Segment Open

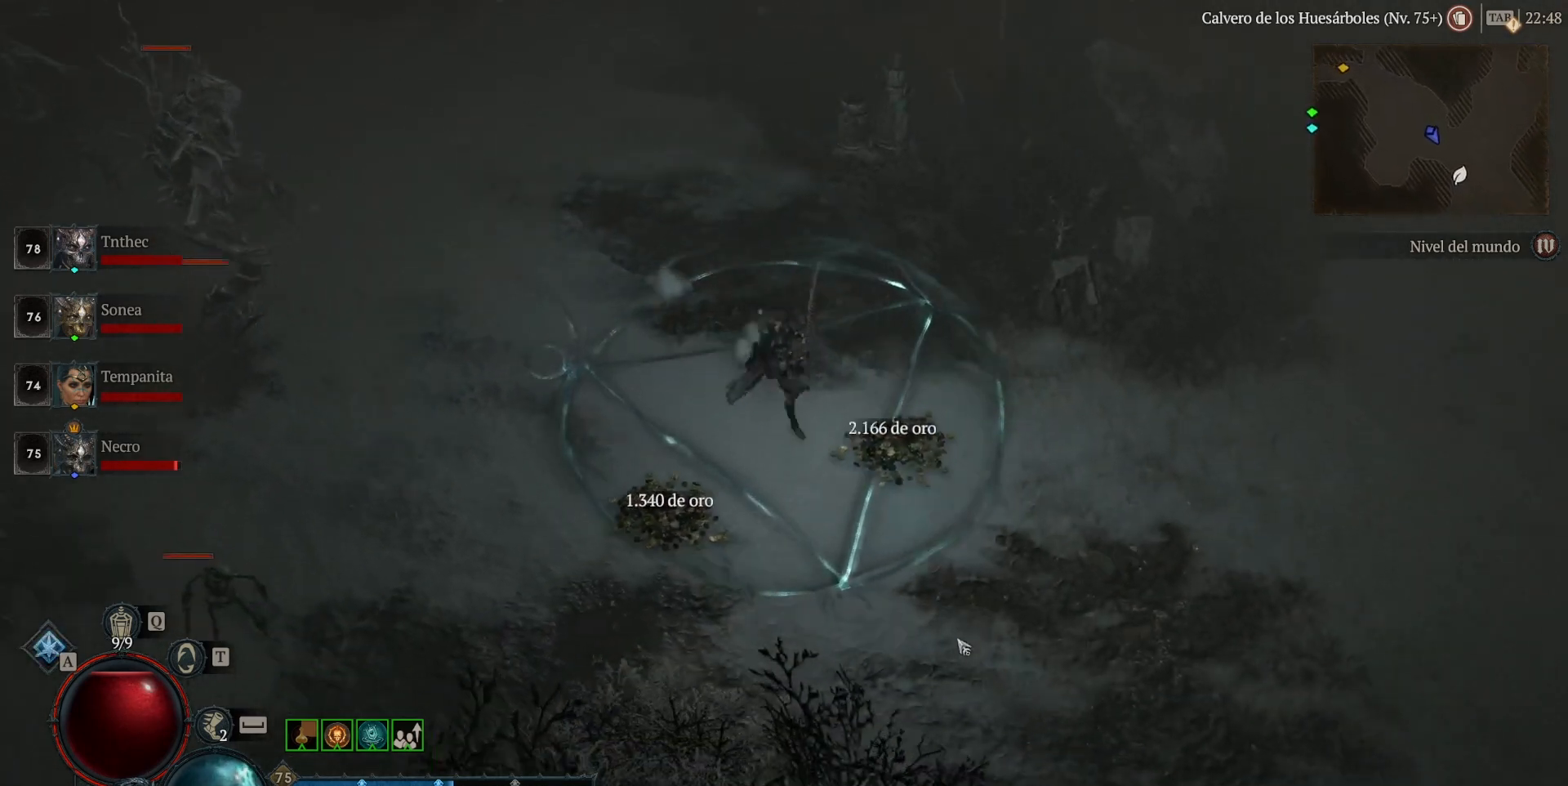
{"keys": [], "mouse": ["left"], "events": []}
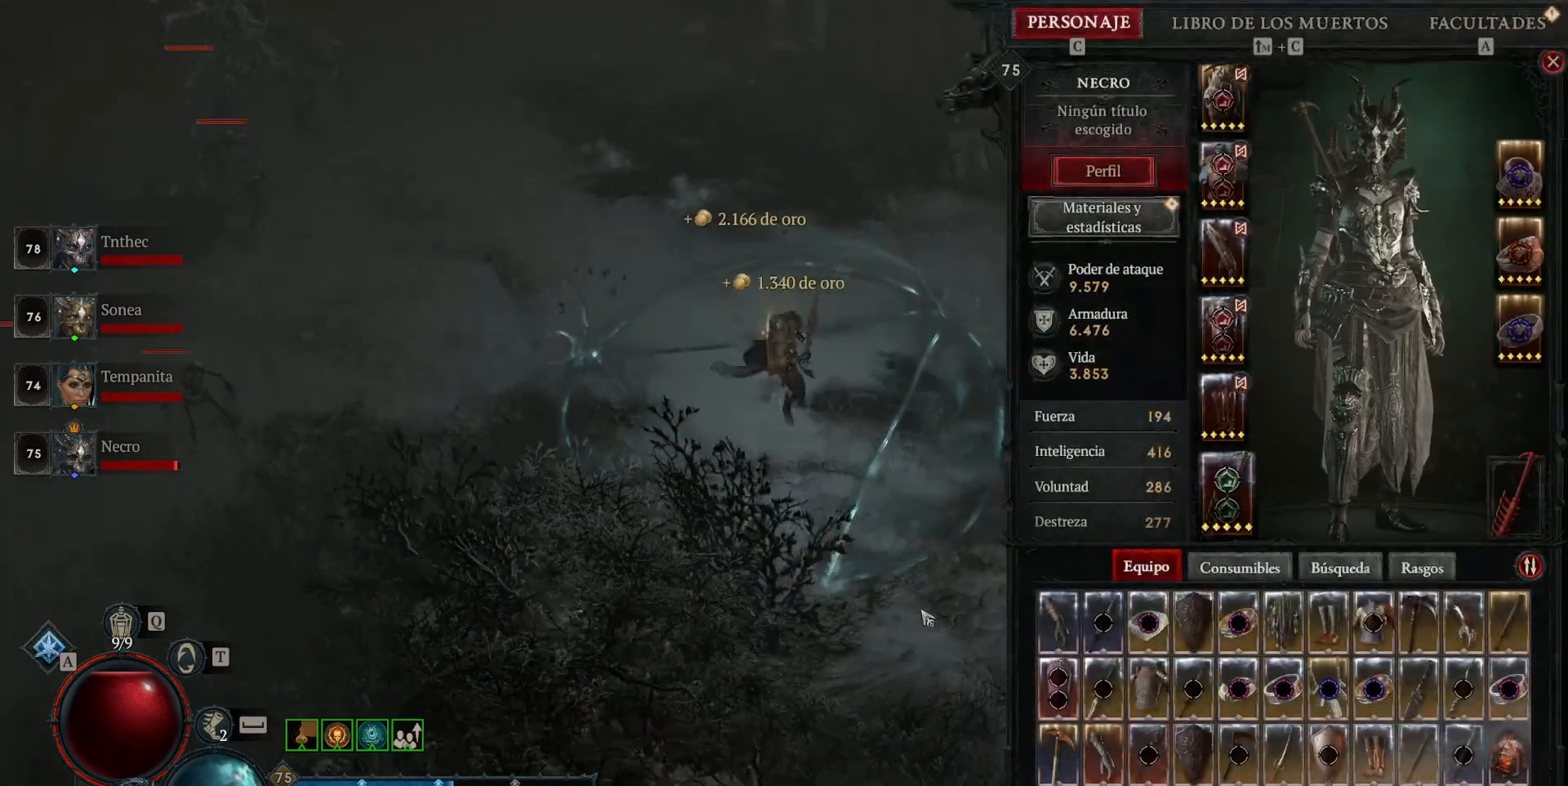
{"keys": [], "mouse": ["left"], "events": []}
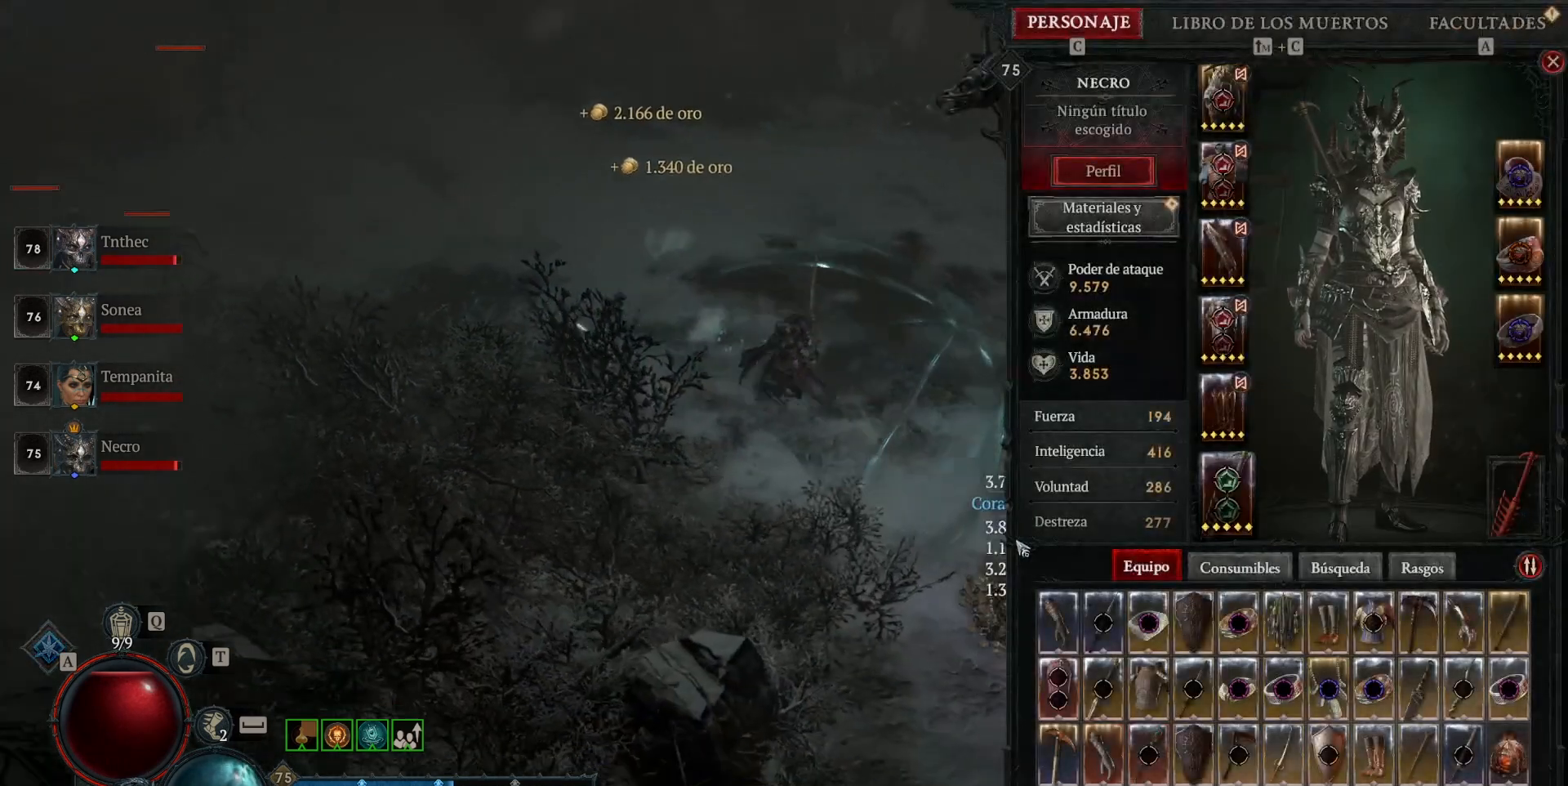
{"keys": [], "mouse": [], "events": [[440, "mouse_left", "up"]]}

Segment Closed

Your task:
Please retype the listing in full, exactly as given, and skip every image.

Completed exercise:
{"keys": [], "mouse": ["left"], "events": []}
{"keys": [], "mouse": ["left"], "events": []}
{"keys": [], "mouse": [], "events": [[440, "mouse_left", "up"]]}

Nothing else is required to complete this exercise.